The attack took place at around 3.30am on December 12, 2018 when two Molotov cocktails were thrown at the property. Jovanovic narrowly survived after his wife, Jela Deljanin, helped him escape through a window while he was unconscious due to smoke inhalation. Their house and car were completely destroyed and Jovanović was hospitalized with minor injuries.
Jovanović believes he was targeted for his reporting on the Zig Info portal about alleged corruption cases involving Simonovic and other local officials in the municipality of Grocka, a suburb of the capital. After the arson attack, the rented apartment in which he and his wife stayed was later burgled by unidentified assailants.
Evidence was gathered quickly and an indictment was filed in record time. Legal proceedings started in 2019 but quickly descended into a marathon, two-year trial delayed numerous times by frequent acts of obstruction by the defense lawyers. In issuing the verdict, Judge Slavko Žugić stated that the defense attorneys had obstructed the procedure, prompting Simonović and his lawyer to leave the courtroom.
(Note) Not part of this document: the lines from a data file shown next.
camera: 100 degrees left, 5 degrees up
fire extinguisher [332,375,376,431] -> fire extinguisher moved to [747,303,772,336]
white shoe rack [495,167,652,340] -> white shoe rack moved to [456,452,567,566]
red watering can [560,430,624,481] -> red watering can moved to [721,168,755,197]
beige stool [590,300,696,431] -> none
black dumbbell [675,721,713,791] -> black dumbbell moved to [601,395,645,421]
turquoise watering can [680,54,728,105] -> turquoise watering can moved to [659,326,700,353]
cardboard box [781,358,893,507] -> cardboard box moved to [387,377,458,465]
Simonović had plead not guilty and changed his statement during the trial. He was charged with ordering the attack on the house as a warning to Jovanović. A warrant has been issued for Marinković, who remains a fugitive. The defendants have the right to appeal.
After the verdict was announced, Jovanović told reporters in front of the court: “”I now live and work under police protection, but I don’t know how long that protection will last. I hope that this verdict will be a harbinger of more media freedom in Serbia”.
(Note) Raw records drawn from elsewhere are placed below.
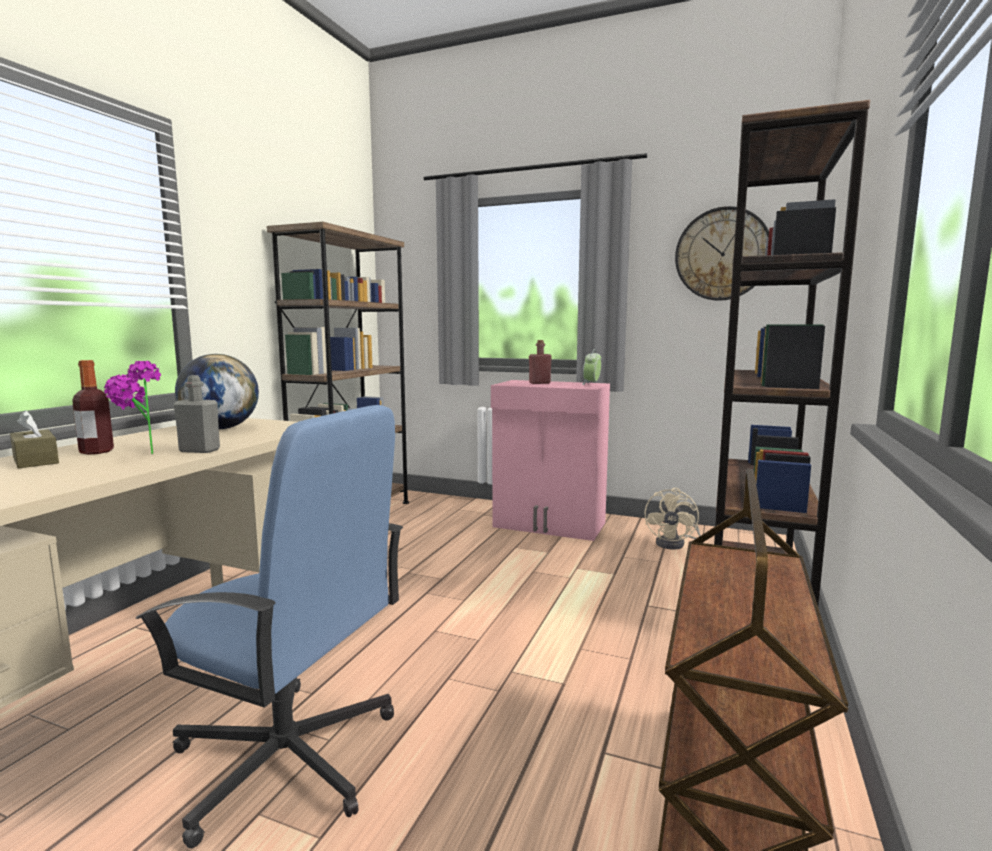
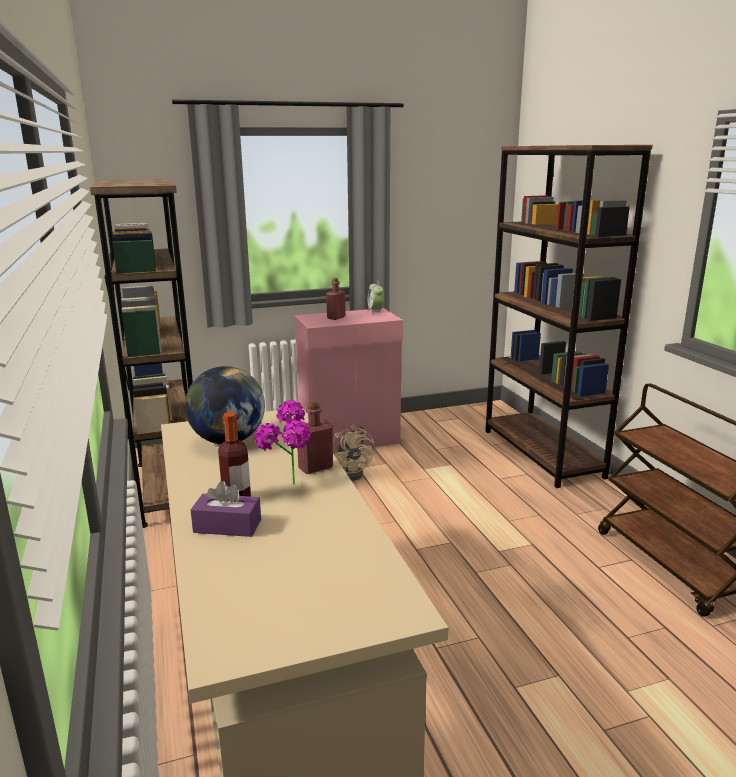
camera: 40 degrees left, 10 degrees up
brown tissue box [10,410,59,468] -> purple tissue box [191,481,261,537]
blue office chair [135,405,403,848] -> none
grey bottle [174,375,220,453] -> red bottle [296,401,333,474]
beige fan [645,488,701,549] -> beige fan moved to [333,425,375,481]
wall clock [675,206,769,301] -> none

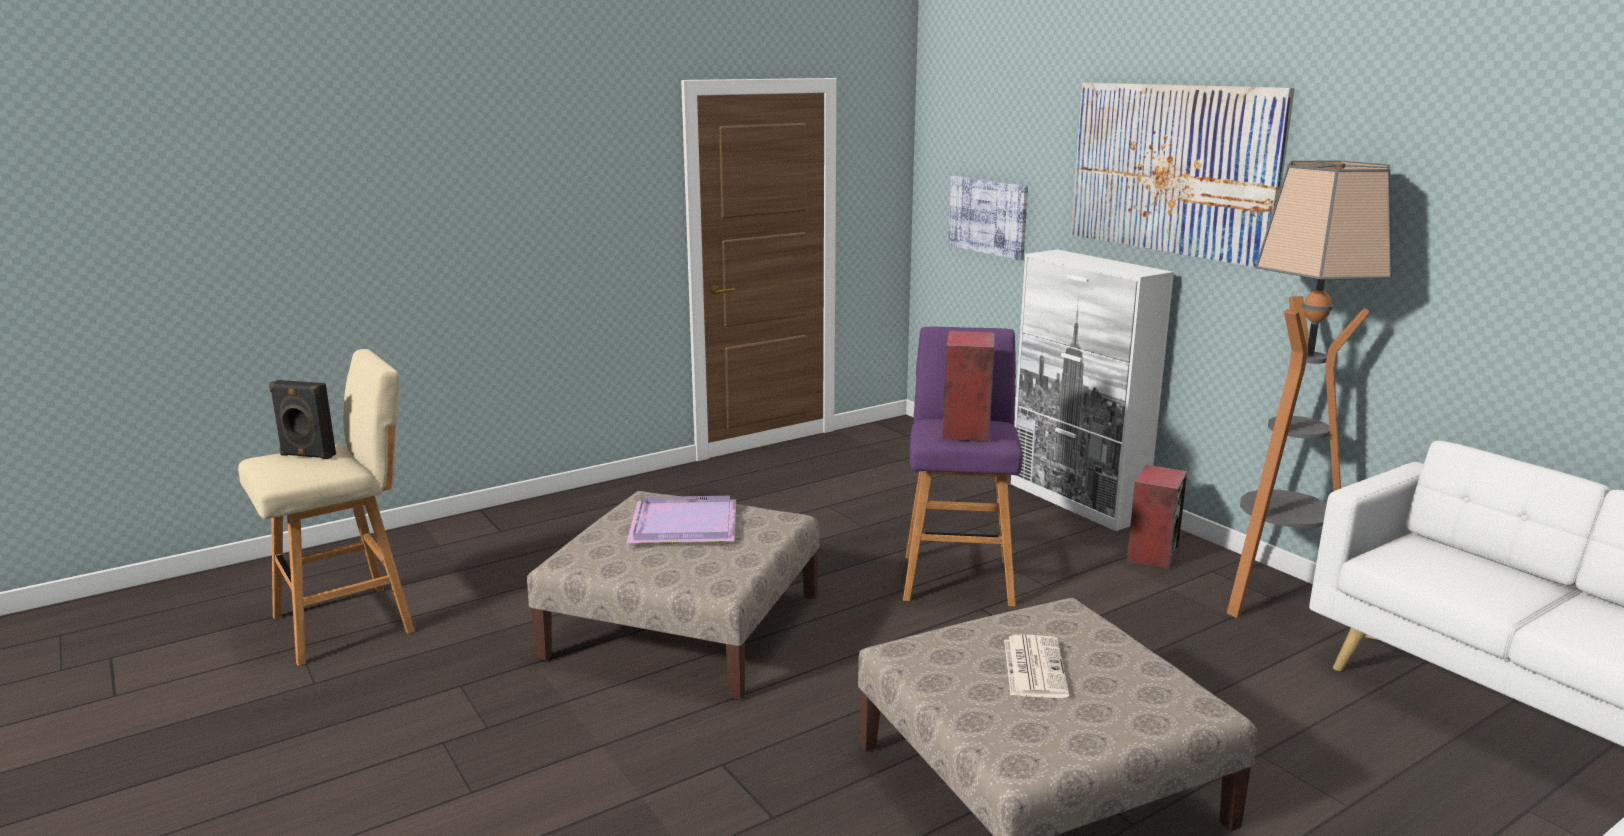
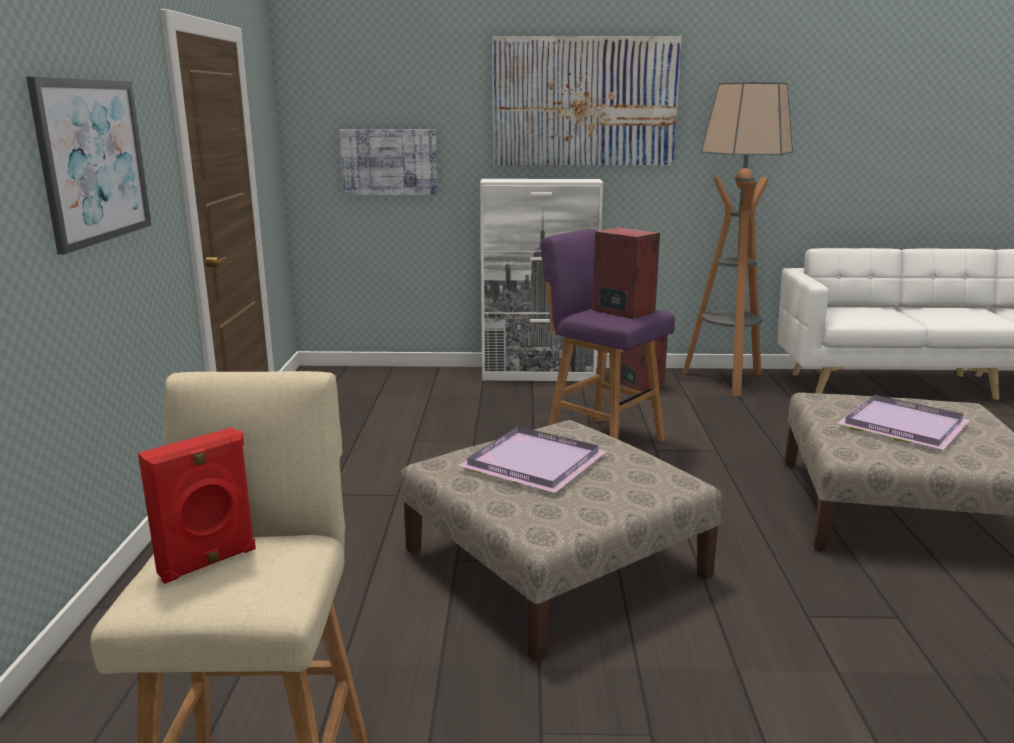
camera: 55 degrees left, 0 degrees up
black speaker [269,380,336,459] -> red speaker [138,427,256,584]
newspaper [1004,635,1069,698] -> purple tray [837,395,970,450]
none -> picture [26,77,152,255]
The president of the Commission for the Investigation of the Murder of Journalists, Veran Matić, welcome the verdict and described it as “justice at work”. Before the court hearing, the Association of Journalists of Serbia (UNS) said that the verdict should send an unequivocal message that crimes against journalists will not go unpunished.
The new Working Group for the Safety of Journalists in Serbia was created by the government in late November 2020 and will be formed by representatives of the Prime Minister’s Office and several ministries, as well as representatives of the prosecution, the Konrad Adenauer Foundation in Serbia, journalists’ and media associations, and the Serbian Ombudsman.
This statement by IPI is part of the Media Freedom Rapid Response (MFRR), a Europe-wide mechanism which tracks, monitors and responds to violations of press and media freedom in EU Member States and Candidate Countries.